Myers raises possibility of isolating Baghdad
Rumsfeld: 'No way out' for senior Iraqi leadership
By Sean Loughlin and Jamie McIntyre
WASHINGTON (CNN) -- Pentagon officials raised the possibility Thursday that coalition forces might try to isolate Baghdad and render the regime of Iraqi leader Saddam Hussein "irrelevant," avoiding urban warfare within the city to topple the government.
Asked at a Pentagon briefing whether coalition forces were gearing up for an urban conflict within Baghdad, Gen.
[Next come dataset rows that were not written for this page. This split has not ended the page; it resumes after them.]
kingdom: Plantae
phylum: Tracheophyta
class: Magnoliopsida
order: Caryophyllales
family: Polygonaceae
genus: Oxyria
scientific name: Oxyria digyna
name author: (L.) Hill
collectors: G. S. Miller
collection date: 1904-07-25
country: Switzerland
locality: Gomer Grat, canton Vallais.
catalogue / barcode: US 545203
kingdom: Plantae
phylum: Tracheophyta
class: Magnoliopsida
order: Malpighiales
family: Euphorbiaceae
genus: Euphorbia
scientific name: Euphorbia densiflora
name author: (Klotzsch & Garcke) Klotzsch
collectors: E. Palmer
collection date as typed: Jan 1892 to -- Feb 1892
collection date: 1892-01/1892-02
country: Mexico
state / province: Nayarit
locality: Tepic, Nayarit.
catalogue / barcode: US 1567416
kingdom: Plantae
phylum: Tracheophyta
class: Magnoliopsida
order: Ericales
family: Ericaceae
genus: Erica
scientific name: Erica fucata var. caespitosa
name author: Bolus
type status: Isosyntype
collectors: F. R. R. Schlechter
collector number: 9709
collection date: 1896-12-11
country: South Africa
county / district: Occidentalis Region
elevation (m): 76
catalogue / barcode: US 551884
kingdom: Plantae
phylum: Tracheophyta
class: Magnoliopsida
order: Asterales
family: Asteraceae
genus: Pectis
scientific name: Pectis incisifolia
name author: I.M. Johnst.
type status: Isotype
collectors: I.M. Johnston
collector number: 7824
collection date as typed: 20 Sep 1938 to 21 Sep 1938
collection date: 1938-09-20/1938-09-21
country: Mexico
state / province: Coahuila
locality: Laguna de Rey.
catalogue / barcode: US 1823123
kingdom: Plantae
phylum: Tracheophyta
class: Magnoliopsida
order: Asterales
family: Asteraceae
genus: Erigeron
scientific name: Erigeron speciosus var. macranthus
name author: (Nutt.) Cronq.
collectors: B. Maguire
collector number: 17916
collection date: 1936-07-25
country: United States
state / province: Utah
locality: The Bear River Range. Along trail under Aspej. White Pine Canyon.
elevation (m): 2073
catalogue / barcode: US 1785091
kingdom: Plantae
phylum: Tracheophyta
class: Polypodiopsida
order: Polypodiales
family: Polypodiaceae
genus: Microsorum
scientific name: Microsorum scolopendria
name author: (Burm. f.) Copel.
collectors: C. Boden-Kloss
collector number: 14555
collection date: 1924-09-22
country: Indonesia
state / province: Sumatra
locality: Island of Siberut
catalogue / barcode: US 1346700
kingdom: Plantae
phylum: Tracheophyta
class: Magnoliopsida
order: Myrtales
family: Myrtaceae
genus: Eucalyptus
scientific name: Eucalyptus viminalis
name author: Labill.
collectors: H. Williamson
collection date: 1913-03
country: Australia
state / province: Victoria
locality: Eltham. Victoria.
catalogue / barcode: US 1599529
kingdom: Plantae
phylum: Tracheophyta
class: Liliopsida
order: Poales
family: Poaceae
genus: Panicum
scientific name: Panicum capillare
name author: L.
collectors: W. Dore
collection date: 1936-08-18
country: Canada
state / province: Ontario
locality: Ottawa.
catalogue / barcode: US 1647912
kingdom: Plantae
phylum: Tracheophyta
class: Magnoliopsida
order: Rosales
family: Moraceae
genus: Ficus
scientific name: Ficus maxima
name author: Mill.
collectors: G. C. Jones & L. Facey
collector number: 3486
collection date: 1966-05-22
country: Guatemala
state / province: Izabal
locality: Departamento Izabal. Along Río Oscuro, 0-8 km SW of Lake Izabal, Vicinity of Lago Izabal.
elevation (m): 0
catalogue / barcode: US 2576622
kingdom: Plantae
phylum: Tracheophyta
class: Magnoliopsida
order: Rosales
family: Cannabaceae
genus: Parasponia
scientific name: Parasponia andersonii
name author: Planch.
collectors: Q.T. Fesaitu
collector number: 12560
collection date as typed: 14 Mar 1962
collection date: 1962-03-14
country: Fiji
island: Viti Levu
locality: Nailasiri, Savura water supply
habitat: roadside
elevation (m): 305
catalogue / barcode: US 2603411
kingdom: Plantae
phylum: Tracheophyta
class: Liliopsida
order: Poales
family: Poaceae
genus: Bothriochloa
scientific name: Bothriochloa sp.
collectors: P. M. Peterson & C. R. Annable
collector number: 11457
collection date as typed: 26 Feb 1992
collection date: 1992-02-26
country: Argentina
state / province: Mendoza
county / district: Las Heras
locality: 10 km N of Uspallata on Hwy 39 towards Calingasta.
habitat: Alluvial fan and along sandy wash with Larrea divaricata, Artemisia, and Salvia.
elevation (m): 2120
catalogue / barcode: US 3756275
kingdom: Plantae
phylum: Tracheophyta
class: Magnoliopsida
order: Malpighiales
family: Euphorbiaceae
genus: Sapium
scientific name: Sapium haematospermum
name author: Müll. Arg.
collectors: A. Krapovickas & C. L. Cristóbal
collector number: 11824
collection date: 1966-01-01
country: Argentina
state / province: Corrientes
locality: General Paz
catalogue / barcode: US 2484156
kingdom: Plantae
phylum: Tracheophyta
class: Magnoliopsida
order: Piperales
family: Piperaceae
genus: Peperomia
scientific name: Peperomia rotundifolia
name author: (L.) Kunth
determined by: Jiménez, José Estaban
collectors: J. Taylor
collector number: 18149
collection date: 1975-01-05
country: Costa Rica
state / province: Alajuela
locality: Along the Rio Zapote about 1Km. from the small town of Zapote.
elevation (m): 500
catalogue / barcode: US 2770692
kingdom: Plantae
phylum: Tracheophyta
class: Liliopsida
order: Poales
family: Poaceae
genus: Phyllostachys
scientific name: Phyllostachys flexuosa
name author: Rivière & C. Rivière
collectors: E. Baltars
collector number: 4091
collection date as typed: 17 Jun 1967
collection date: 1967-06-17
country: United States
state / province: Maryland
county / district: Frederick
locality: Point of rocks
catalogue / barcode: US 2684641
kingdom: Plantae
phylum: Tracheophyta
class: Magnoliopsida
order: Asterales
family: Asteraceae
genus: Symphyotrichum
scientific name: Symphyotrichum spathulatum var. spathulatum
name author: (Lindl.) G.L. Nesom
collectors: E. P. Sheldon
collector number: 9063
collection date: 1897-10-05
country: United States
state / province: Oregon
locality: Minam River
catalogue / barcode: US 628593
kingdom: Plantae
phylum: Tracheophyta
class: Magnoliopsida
Richard Myers, chairman of the Joint Chiefs of Staff, suggested that might not be the case.
"The tactical situation could be very different from what we suppose," Myers said. "And so, I mean, you're just going to have to be ready for lots of things."
Other Pentagon officials said the U.S. strategy was not to occupy the entire city but to seize key objectives.
As for Saddam's regime, Myers went on to say that "you may have a regime; you may not."
That, he suggested, was not a pivotal point.
"I use the term irrelevant because at this point, they're not going to be able to communicate with the people of Iraq; that will all be shut down," Myers said. "They won't be able to communicate within certain parts of Baghdad."
He said coalition forces and some kind of new "Iraqi interim administration" could control things like water and electricity in the city, and oil fields to the south and north. Shiite Muslims in the city, described by the administration as persecuted by Saddam's regime, could be "helpful," Myers said.
"When you get to the point where Baghdad is basically isolated, then what is the situation you have in the country?" Myers said. "You have a country that Baghdad no longer controls; that whatever's happening inside Baghdad is almost irrelevant compared to what's going on in the rest of the country."
Myers and Defense Secretary Donald Rumsfeld did not say that this option would be executed, but they made it clear that it was on the table. (Briefing highlights)
Rumsfeld also rejected the idea of any nation brokering a deal with Saddam to end the war and asserted that "there's no way out" for the senior leadership of the regime.
"It is now 14 days since coalition forces entered Iraq, and they are closing on Baghdad," Rumsfeld said. "They have taken several outlying areas and are closer to the center of the Iraqi capital than many American commuters are from their downtown offices."
Myers said Saddam's regime no longer controls about 45 percent of the country.
Turning to an issue he first raised last week, Rumsfeld said, in response to a question, that Syria was "continuing" to move supplies to Iraq. Asked what action the United States might take, Rumsfeld responded, "That's for others to decide."
The defense secretary said coalition forces were making steady progress, but warned of "difficult days ahead" and said the possibility remains that Iraqi forces would use chemical weapons.
Damage to Saddam's vaunted Republican Guard units has been so significant, Rumsfeld said, that Iraq' military leaders have been "forced to backfill" the defense of Baghdad with regular army units, "which is a sign that they know they're in difficulty."
Rumsfeld also said that Saddam's regime was "running out of real soldiers" and was increasingly relying on fighters and death squads who posed as civilians and used civilians as shields. Such fighters, he said, would be treated as war criminals.
Rumsfeld encouraged Iraqi armed forces to surrender and help rebuild the country. Helping to rebuild Iraq and form a new government, Rumsfeld said, was not an option for top members of Saddam's regime.
Seeking to blunt the Iraqi government's appeal for a jihad against coalition forces, Rumsfeld said that Saddam had proven himself to be an enemy of Muslim people. He said Saddam had terrorized Shiite Muslims in his own country.
"Saddam Hussein has killed more Muslim people than perhaps any living person on the face of the Earth," Rumsfeld said.